>>>>

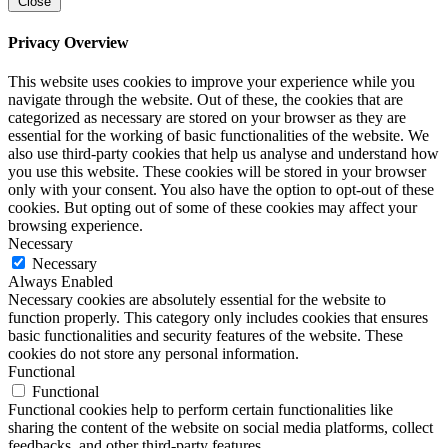
Close
Privacy Overview
This website uses cookies to improve your experience while you
navigate through the website. Out of these, the cookies that are
categorized as necessary are stored on your browser as they are
essential for the working of basic functionalities of the website. We
also use third-party cookies that help us analyse and understand how
you use this website. These cookies will be stored in your browser
only with your consent. You also have the option to opt-out of these
cookies. But opting out of some of these cookies may affect your
browsing experience.
Necessary
Necessary
Always Enabled
Necessary cookies are absolutely essential for the website to
function properly. This category only includes cookies that ensures
basic functionalities and security features of the website. These
cookies do not store any personal information.
Functional
Functional
Functional cookies help to perform certain functionalities like
sharing the content of the website on social media platforms, collect
feedbacks, and other third-party features.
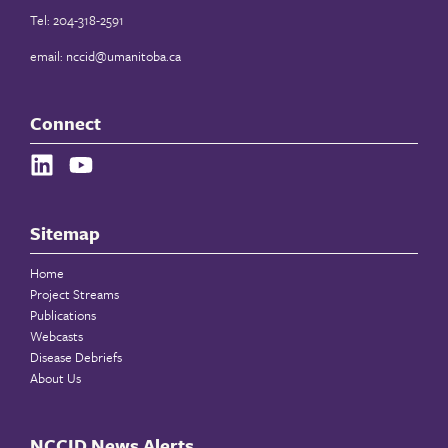
Tel: 204-318-2591
email:
nccid@umanitoba.ca
Connect
Sitemap
Home
Project Streams
Publications
Webcasts
Disease Debriefs
About Us
NCCID News Alerts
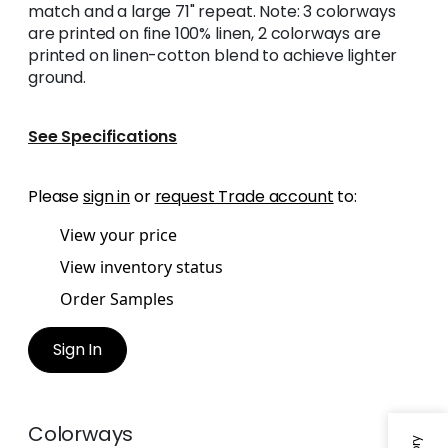
match and a large 71" repeat. Note: 3 colorways
are printed on fine 100% linen, 2 colorways are
printed on linen-cotton blend to achieve lighter
ground.
See Specifications
Please
sign in
or
request Trade account
to:
View your price
View inventory status
Order Samples
Sign In
Colorways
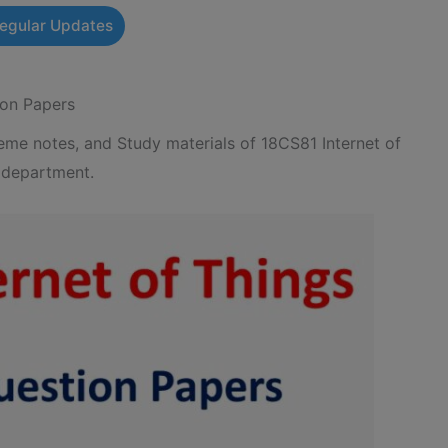
Regular Updates
ion Papers
e notes, and Study materials of 18CS81 Internet of
 department.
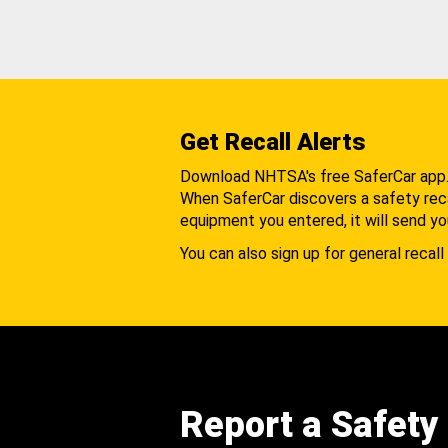
Get Recall Alerts
Download NHTSA's free SaferCar app
When SaferCar discovers a safety recal
equipment you entered, it will send yo
You can also sign up for general recall 
Report a Safety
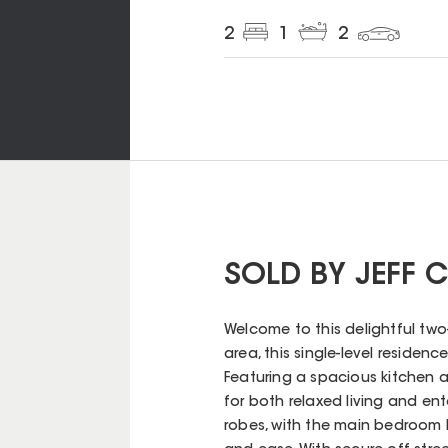
2
1
2
SOLD BY JEFF
Welcome to this delightful two
area, this single-level reside
Featuring a spacious kitchen a
for both relaxed living and ent
robes, with the main bedroom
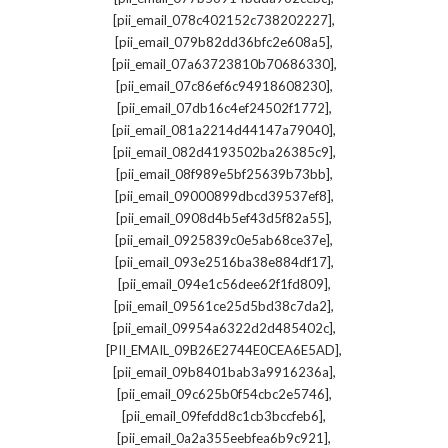
,
[pii_email_078c402152c738202227]
,
[pii_email_079b82dd36bfc2e608a5]
,
[pii_email_07a63723810b70686330]
,
[pii_email_07c86ef6c94918608230]
,
[pii_email_07db16c4ef24502f1772]
,
[pii_email_081a2214d44147a79040]
,
[pii_email_082d4193502ba26385c9]
,
[pii_email_08f989e5bf25639b73bb]
,
[pii_email_09000899dbcd39537ef8]
,
[pii_email_0908d4b5ef43d5f82a55]
,
[pii_email_0925839c0e5ab68ce37e]
,
[pii_email_093e2516ba38e884df17]
,
[pii_email_094e1c56dee62f1fd809]
,
[pii_email_09561ce25d5bd38c7da2]
,
[pii_email_09954a6322d2d485402c]
,
[PII_EMAIL_09B26E2744E0CEA6E5AD]
,
[pii_email_09b8401bab3a9916236a]
,
[pii_email_09c625b0f54cbc2e5746]
,
[pii_email_09fefdd8c1cb3bccfeb6]
,
[pii_email_0a2a355eebfea6b9c921]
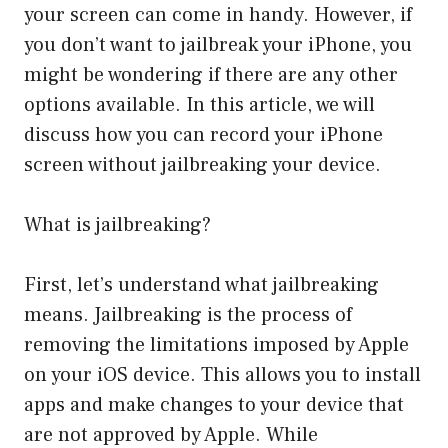
your screen can come in handy. However, if
you don’t want to jailbreak your iPhone, you
might be wondering if there are any other
options available. In this article, we will
discuss how you can record your iPhone
screen without jailbreaking your device.
What is jailbreaking?
First, let’s understand what jailbreaking
means. Jailbreaking is the process of
removing the limitations imposed by Apple
on your iOS device. This allows you to install
apps and make changes to your device that
are not approved by Apple. While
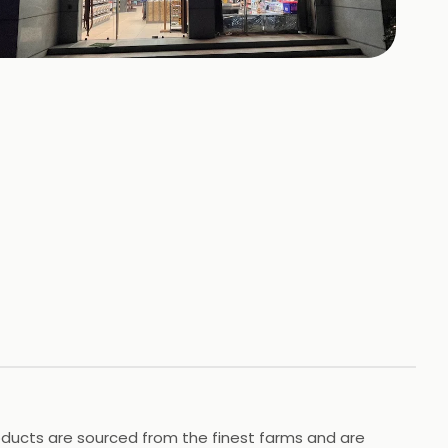
+
4
HOTOS
roducts are sourced from the finest farms and are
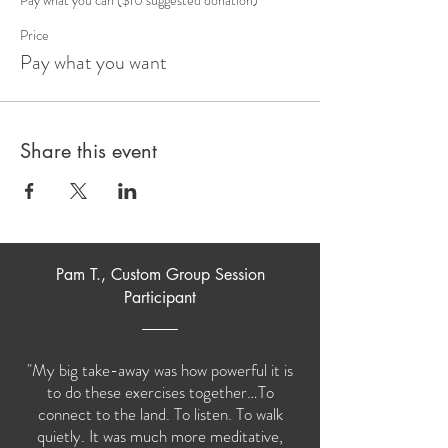
Price
Pay what you want
Share this event
Pam T., Custom Group Session
Participant
"My big take-away was how powerful it is
to do these exercises together…To
connect to the land. To listen. To walk
quietly. It was much more meditative,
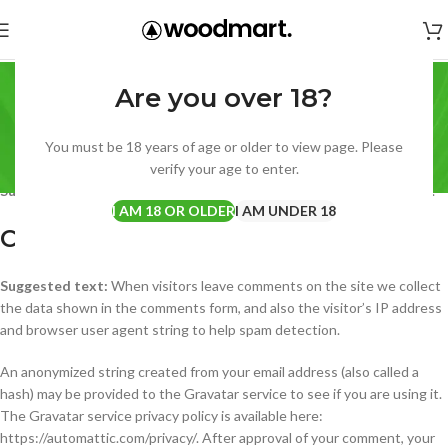
Privacy Policy
Are you over 18?
Home
Privacy Policy
Who we are
You must be 18 years of age or older to view page. Please
verify your age to enter.
Suggested text:
Our website address is: https://disposablevape.net.
I AM 18 OR OLDER
I AM UNDER 18
Comments
Suggested text:
When visitors leave comments on the site we collect
the data shown in the comments form, and also the visitor’s IP address
and browser user agent string to help spam detection.
An anonymized string created from your email address (also called a
hash) may be provided to the Gravatar service to see if you are using it.
The Gravatar service privacy policy is available here:
https://automattic.com/privacy/. After approval of your comment, your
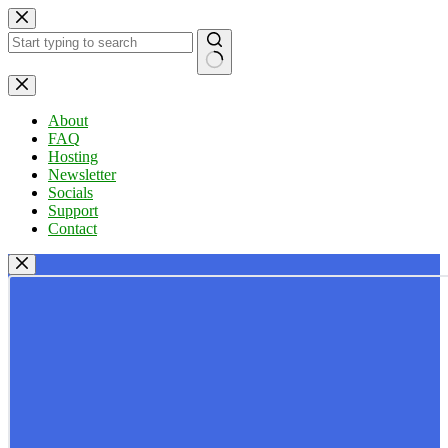
Skip
to
content
No
results
About
FAQ
Hosting
Newsletter
Socials
Support
Contact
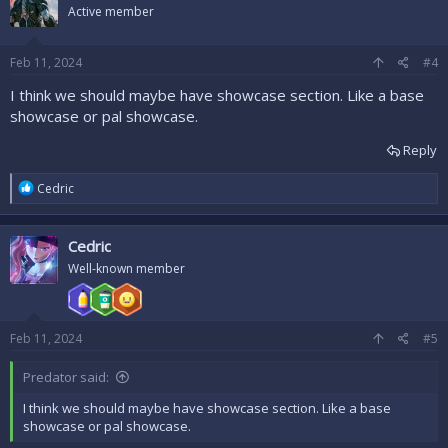
i
Active member
o
n
s
Feb 11, 2024
#4
:
I think we should maybe have showcase section. Like a base
showcase or pal showcase.
Reply
R
Cedric
e
a
c
Cedric
t
i
Well-known member
o
n
s
:
Feb 11, 2024
#5
Predator said:
I think we should maybe have showcase section. Like a base
showcase or pal showcase.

<<<<

Repeat the listing exactly, minus its pictures.

Task response
Close
Privacy Overview
This website uses cookies to improve your experience while you
navigate through the website. Out of these, the cookies that are
categorized as necessary are stored on your browser as they are
essential for the working of basic functionalities of the website. We
also use third-party cookies that help us analyse and understand how
you use this website. These cookies will be stored in your browser
only with your consent. You also have the option to opt-out of these
cookies. But opting out of some of these cookies may affect your
browsing experience.
Necessary
Necessary
Always Enabled
Necessary cookies are absolutely essential for the website to
function properly. This category only includes cookies that ensures
basic functionalities and security features of the website. These
cookies do not store any personal information.
Functional
Functional
Functional cookies help to perform certain functionalities like
sharing the content of the website on social media platforms, collect
feedbacks, and other third-party features.
Tel: 204-318-2591
email:
nccid@umanitoba.ca
Connect
Sitemap
Home
Project Streams
Publications
Webcasts
Disease Debriefs
About Us
NCCID News Alerts
match and a large 71" repeat. Note: 3 colorways
are printed on fine 100% linen, 2 colorways are
printed on linen-cotton blend to achieve lighter
ground.
See Specifications
Please
sign in
or
request Trade account
to:
View your price
View inventory status
Order Samples
Sign In
Colorways
Regular Updates
ion Papers
e notes, and Study materials of 18CS81 Internet of
 department.
Get Recall Alerts
Download NHTSA's free SaferCar app
When SaferCar discovers a safety recal
equipment you entered, it will send yo
You can also sign up for general recall 
Report a Safety
2
1
2
SOLD BY JEFF
Welcome to this delightful two
area, this single-level reside
Featuring a spacious kitchen a
for both relaxed living and ent
robes, with the main bedroom
,
[pii_email_078c402152c738202227]
,
[pii_email_079b82dd36bfc2e608a5]
,
[pii_email_07a63723810b70686330]
,
[pii_email_07c86ef6c94918608230]
,
[pii_email_07db16c4ef24502f1772]
,
[pii_email_081a2214d44147a79040]
,
[pii_email_082d4193502ba26385c9]
,
[pii_email_08f989e5bf25639b73bb]
,
[pii_email_09000899dbcd39537ef8]
,
[pii_email_0908d4b5ef43d5f82a55]
,
[pii_email_0925839c0e5ab68ce37e]
,
[pii_email_093e2516ba38e884df17]
,
[pii_email_094e1c56dee62f1fd809]
,
[pii_email_09561ce25d5bd38c7da2]
,
[pii_email_09954a6322d2d485402c]
,
[PII_EMAIL_09B26E2744E0CEA6E5AD]
,
[pii_email_09b8401bab3a9916236a]
,
[pii_email_09c625b0f54cbc2e5746]
,
[pii_email_09fefdd8c1cb3bccfeb6]
,
[pii_email_0a2a355eebfea6b9c921]
your screen can come in handy. However, if
you don’t want to jailbreak your iPhone, you
might be wondering if there are any other
options available. In this article, we will
discuss how you can record your iPhone
screen without jailbreaking your device.
What is jailbreaking?
First, let’s understand what jailbreaking
means. Jailbreaking is the process of
removing the limitations imposed by Apple
on your iOS device. This allows you to install
apps and make changes to your device that
are not approved by Apple. While
+
4
HOTOS
roducts are sourced from the finest farms and are
Price
Pay what you want
Share this event
Pam T., Custom Group Session
Participant
"My big take-away was how powerful it is
to do these exercises together…To
connect to the land. To listen. To walk
quietly. It was much more meditative,
Privacy Policy
Are you over 18?
Home
Privacy Policy
Who we are
You must be 18 years of age or older to view page. Please
verify your age to enter.
Suggested text:
Our website address is: https://disposablevape.net.
I AM 18 OR OLDER
I AM UNDER 18
Comments
Suggested text:
When visitors leave comments on the site we collect
the data shown in the comments form, and also the visitor’s IP address
and browser user agent string to help spam detection.
An anonymized string created from your email address (also called a
hash) may be provided to the Gravatar service to see if you are using it.
The Gravatar service privacy policy is available here:
https://automattic.com/privacy/. After approval of your comment, your
Skip
to
content
No
results
About
FAQ
Hosting
Newsletter
Socials
Support
Contact
i
Active member
o
n
s
Feb 11, 2024
#4
:
I think we should maybe have showcase section. Like a base
showcase or pal showcase.
Reply
R
Cedric
e
a
c
Cedric
t
i
Well-known member
o
n
s
:
Feb 11, 2024
#5
Predator said:
I think we should maybe have showcase section. Like a base
showcase or pal showcase.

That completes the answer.